*YOUR GOAL:*
Please reproduce the entries exactly, skipping each picture.

*PROVIDED RECORDS:*
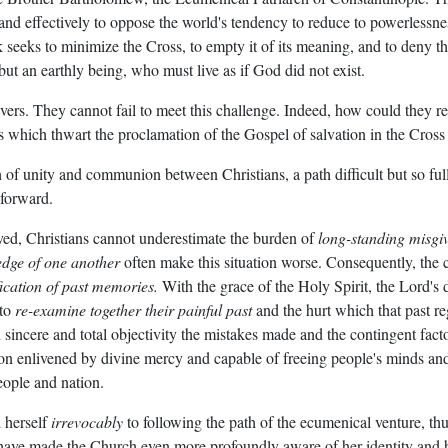
ly and effectively to oppose the world's tendency to reduce to powerles
eeks to minimize the Cross, to empty it of its meaning, and to deny that
 but an earthly being, who must live as if God did not exist.
evers. They cannot fail to meet this challenge. Indeed, how could they r
es which thwart the proclamation of the Gospel of salvation in the Cros
 of unity and communion between Christians, a path difficult but so full 
 forward.
lved, Christians cannot underestimate the burden of
long-standing misgi
edge of one another
often make this situation worse. Consequently, th
ication of past memories.
With the grace of the Holy Spirit, the Lord's d
 to
re-examine together their painful past
and the hurt which that past re
incere and total objectivity the mistakes made and the contingent factors
on enlivened by divine mercy and capable of freeing people's minds and
ople and nation.
 herself
irrevocably
to following the path of the ecumenical venture, thu
rs have made the Church even more profoundly aware of her identity and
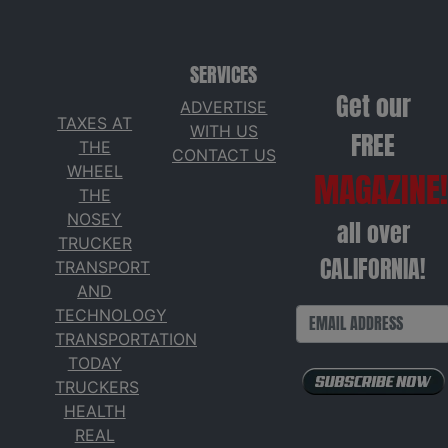
SERVICES
Get our
ADVERTISE
TAXES AT
WITH US
FREE
THE
CONTACT US
WHEEL
MAGAZINE!
THE
NOSEY
all over
TRUCKER
CALIFORNIA!
TRANSPORT
AND
TECHNOLOGY
TRANSPORTATION
TODAY
TRUCKERS
HEALTH
REAL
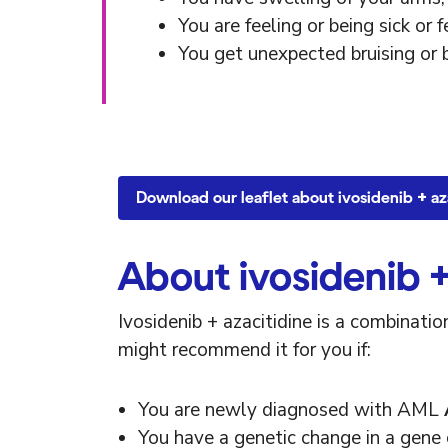
You are feeling or being sick or f
You get unexpected bruising or 
Download our leaflet about ivosidenib + az
About ivosidenib +
Ivosidenib + azacitidine is a combinat
might recommend it for you if:
You are newly diagnosed with AML
You have a genetic change in a gene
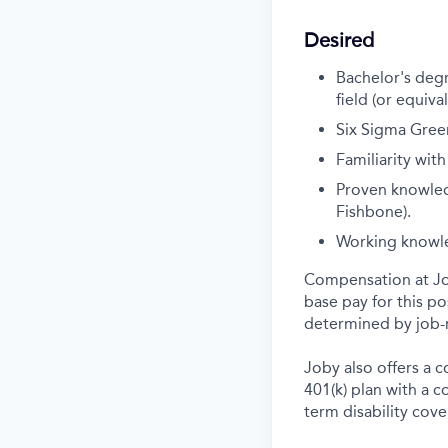
Desired
Bachelor's degr
field (or equiva
Six Sigma Green
Familiarity with
Proven knowledg
Fishbone).
Working knowle
Compensation at Job
base pay for this p
determined by job-r
Joby also offers a 
401(k) plan with a 
term disability cove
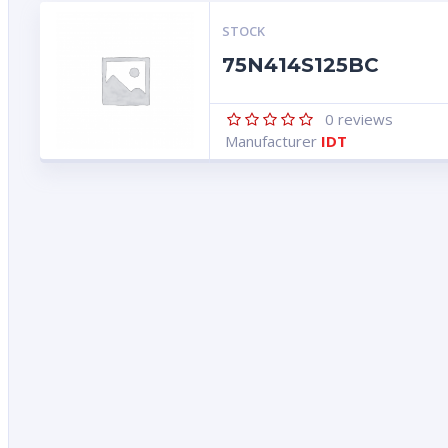
STOCK
75N414S125BC
0
reviews
Manufacturer
IDT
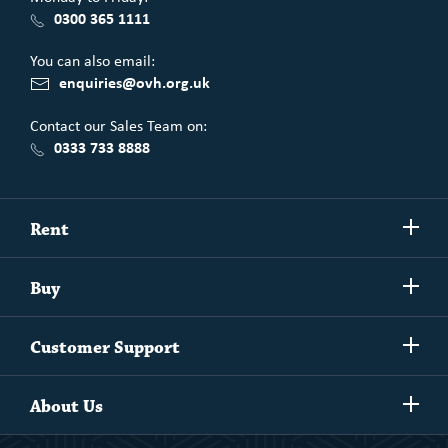
0300 365 1111
You can also email:
enquiries@ovh.org.uk
Contact our Sales Team on:
0333 733 8888
Show/h
Rent
more
Commercial spaces
Show/h
Buy
more
Exchanging your home
Affordability Calculator
Show/h
Independent Living
Customer Support
more
Unlock home ownership with One Vision Housing
Understanding One Vision Housing tenancies
Social Rent
Show/h
Rent to Buy
About Us
more
Market Rent
Shared Ownership
Our People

*EXERCISE ANSWER:*
ly and effectively to oppose the world's tendency to reduce to powerles
eeks to minimize the Cross, to empty it of its meaning, and to deny that
 but an earthly being, who must live as if God did not exist.
evers. They cannot fail to meet this challenge. Indeed, how could they r
es which thwart the proclamation of the Gospel of salvation in the Cros
 of unity and communion between Christians, a path difficult but so full 
 forward.
lved, Christians cannot underestimate the burden of
long-standing misgi
edge of one another
often make this situation worse. Consequently, th
ication of past memories.
With the grace of the Holy Spirit, the Lord's d
 to
re-examine together their painful past
and the hurt which that past re
incere and total objectivity the mistakes made and the contingent factors
on enlivened by divine mercy and capable of freeing people's minds and
ople and nation.
 herself
irrevocably
to following the path of the ecumenical venture, thu
rs have made the Church even more profoundly aware of her identity and
SERVICES
Get our
ADVERTISE
TAXES AT
WITH US
FREE
THE
CONTACT US
WHEEL
MAGAZINE!
THE
NOSEY
all over
TRUCKER
CALIFORNIA!
TRANSPORT
AND
TECHNOLOGY
TRANSPORTATION
TODAY
TRUCKERS
HEALTH
REAL
You are feeling or being sick or f
You get unexpected bruising or 
Download our leaflet about ivosidenib + az
About ivosidenib +
Ivosidenib + azacitidine is a combinat
might recommend it for you if:
You are newly diagnosed with AML
You have a genetic change in a gene
Desired
Bachelor's degr
field (or equiva
Six Sigma Green
Familiarity with
Proven knowledg
Fishbone).
Working knowle
Compensation at Job
base pay for this p
determined by job-r
Joby also offers a 
401(k) plan with a 
term disability cove
STOCK
75N414S125BC
0
reviews
Manufacturer
IDT
0300 365 1111
You can also email:
enquiries@ovh.org.uk
Contact our Sales Team on:
0333 733 8888
Show/h
Rent
more
Commercial spaces
Show/h
Buy
more
Exchanging your home
Affordability Calculator
Show/h
Independent Living
Customer Support
more
Unlock home ownership with One Vision Housing
Understanding One Vision Housing tenancies
Social Rent
Show/h
Rent to Buy
About Us
more
Market Rent
Shared Ownership
Our People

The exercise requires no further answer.